Win Myat Aye, Myanmar's minister for social welfare, relief and resettlement, will speak with some of the roughly 700,000 Rohingya Muslims the United Nations and aid groups say fled a military crackdown in their Buddhist-majority country since last August.
"So many people of his country are here and it's their moral obligation to see their conditions," Mohammed Abul Kalam, Bangladesh's refugee relief and rehabilitation commissioner, told Reuters.
"His country may want to show the global leaders that they are sincere to repatriate. Bangladesh expects to resolve the problem soonest, as it is a huge burden for this country, which we cannot bear."
The Myanmar minister confirmed to Reuters last week that he was visiting Bangladesh.
Kalam will accompany Win Myat Aye on the visit to the camps in Kutupalong, where many refugees live in shacks made of bamboo and plastic sheets that are unlikely to withstand heavy rains and storms brought by the monsoon season when it starts in June.
A Bangladesh foreign ministry official said his country wanted to show the visiting minister the challenges it was facing in hosting the refugees in the coastal district of Cox's Bazar, bordering Myanmar.

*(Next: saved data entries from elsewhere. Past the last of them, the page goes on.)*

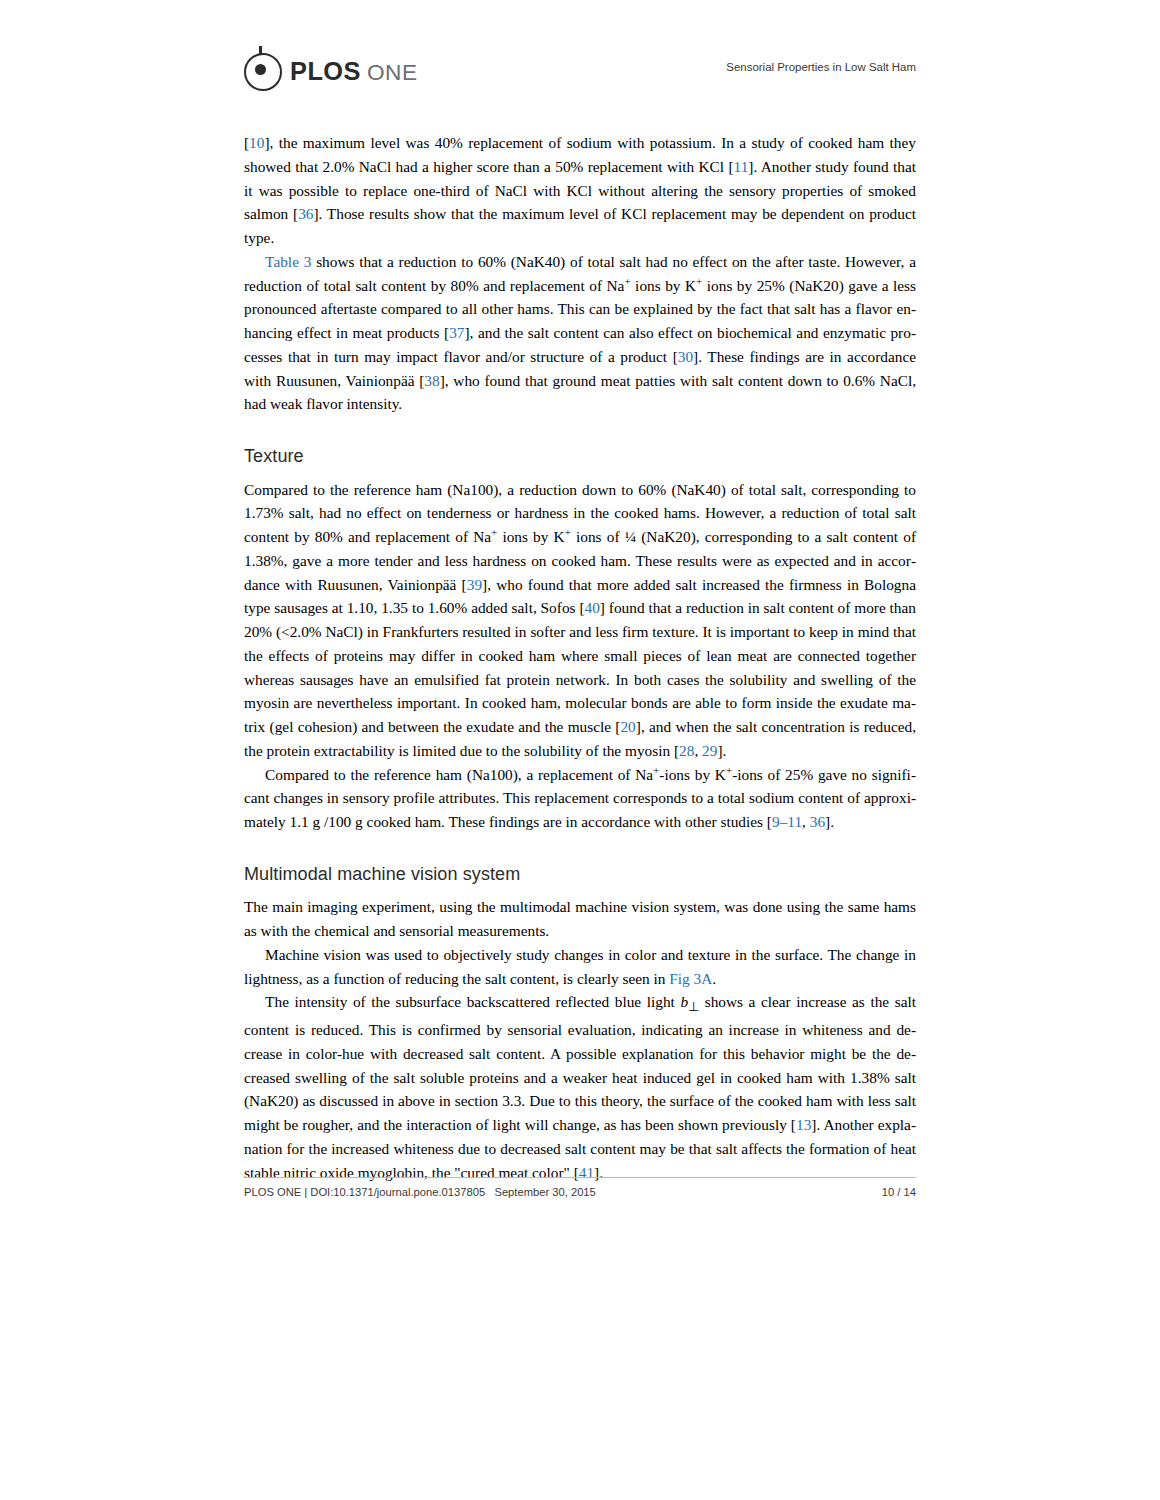PLOSONE
Sensorial Properties in Low Salt Ham
[10], the maximum level was 40% replacement of sodium with potassium. In a study of cooked ham they showed that 2.0% NaCl had a higher score than a 50% replacement with KCl [11]. Another study found that it was possible to replace one-third of NaCl with KCl without altering the sensory properties of smoked salmon [36]. Those results show that the maximum level of KCl replacement may be dependent on product type.
Table 3 shows that a reduction to 60% (NaK40) of total salt had no effect on the after taste. However, a reduction of total salt content by 80% and replacement of Na+ ions by K+ ions by 25% (NaK20) gave a less pronounced aftertaste compared to all other hams. This can be explained by the fact that salt has a flavor enhancing effect in meat products [37], and the salt content can also effect on biochemical and enzymatic processes that in turn may impact flavor and/or structure of a product [30]. These findings are in accordance with Ruusunen, Vainionpää [38], who found that ground meat patties with salt content down to 0.6% NaCl, had weak flavor intensity.
Texture
Compared to the reference ham (Na100), a reduction down to 60% (NaK40) of total salt, corresponding to 1.73% salt, had no effect on tenderness or hardness in the cooked hams. However, a reduction of total salt content by 80% and replacement of Na+ ions by K+ ions of ¼ (NaK20), corresponding to a salt content of 1.38%, gave a more tender and less hardness on cooked ham. These results were as expected and in accordance with Ruusunen, Vainionpää [39], who found that more added salt increased the firmness in Bologna type sausages at 1.10, 1.35 to 1.60% added salt, Sofos [40] found that a reduction in salt content of more than 20% (<2.0% NaCl) in Frankfurters resulted in softer and less firm texture. It is important to keep in mind that the effects of proteins may differ in cooked ham where small pieces of lean meat are connected together whereas sausages have an emulsified fat protein network. In both cases the solubility and swelling of the myosin are nevertheless important. In cooked ham, molecular bonds are able to form inside the exudate matrix (gel cohesion) and between the exudate and the muscle [20], and when the salt concentration is reduced, the protein extractability is limited due to the solubility of the myosin [28, 29].
Compared to the reference ham (Na100), a replacement of Na+-ions by K+-ions of 25% gave no significant changes in sensory profile attributes. This replacement corresponds to a total sodium content of approximately 1.1 g /100 g cooked ham. These findings are in accordance with other studies [9–11, 36].
Multimodal machine vision system
The main imaging experiment, using the multimodal machine vision system, was done using the same hams as with the chemical and sensorial measurements.
Machine vision was used to objectively study changes in color and texture in the surface. The change in lightness, as a function of reducing the salt content, is clearly seen in Fig 3A.
The intensity of the subsurface backscattered reflected blue light b⊥ shows a clear increase as the salt content is reduced. This is confirmed by sensorial evaluation, indicating an increase in whiteness and decrease in color-hue with decreased salt content. A possible explanation for this behavior might be the decreased swelling of the salt soluble proteins and a weaker heat induced gel in cooked ham with 1.38% salt (NaK20) as discussed in above in section 3.3. Due to this theory, the surface of the cooked ham with less salt might be rougher, and the interaction of light will change, as has been shown previously [13]. Another explanation for the increased whiteness due to decreased salt content may be that salt affects the formation of heat stable nitric oxide myoglobin, the "cured meat color" [41].
PLOS ONE | DOI:10.1371/journal.pone.0137805 September 30, 2015
10 / 14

Win Myat Aye, the minister charged by Myanmar leader Aung San Suu Kyi with leading rehabilitation efforts in the country's Rakhine State that the Rohingya call home, is likely to meet Bangladesh's foreign minister on Thursday, said the official, who declined to be identified, citing government policy.
Myanmar has said it has already verified several hundred Rohingya refugees for possible repatriation.
The Rohingya exodus followed reported killings, burnings, looting and rape in response to Rohingya militant attacks on security forces. Myanmar, which considers most Rohingya as illegal immigrants from Muslim-majority Bangladesh, has denied the accusations.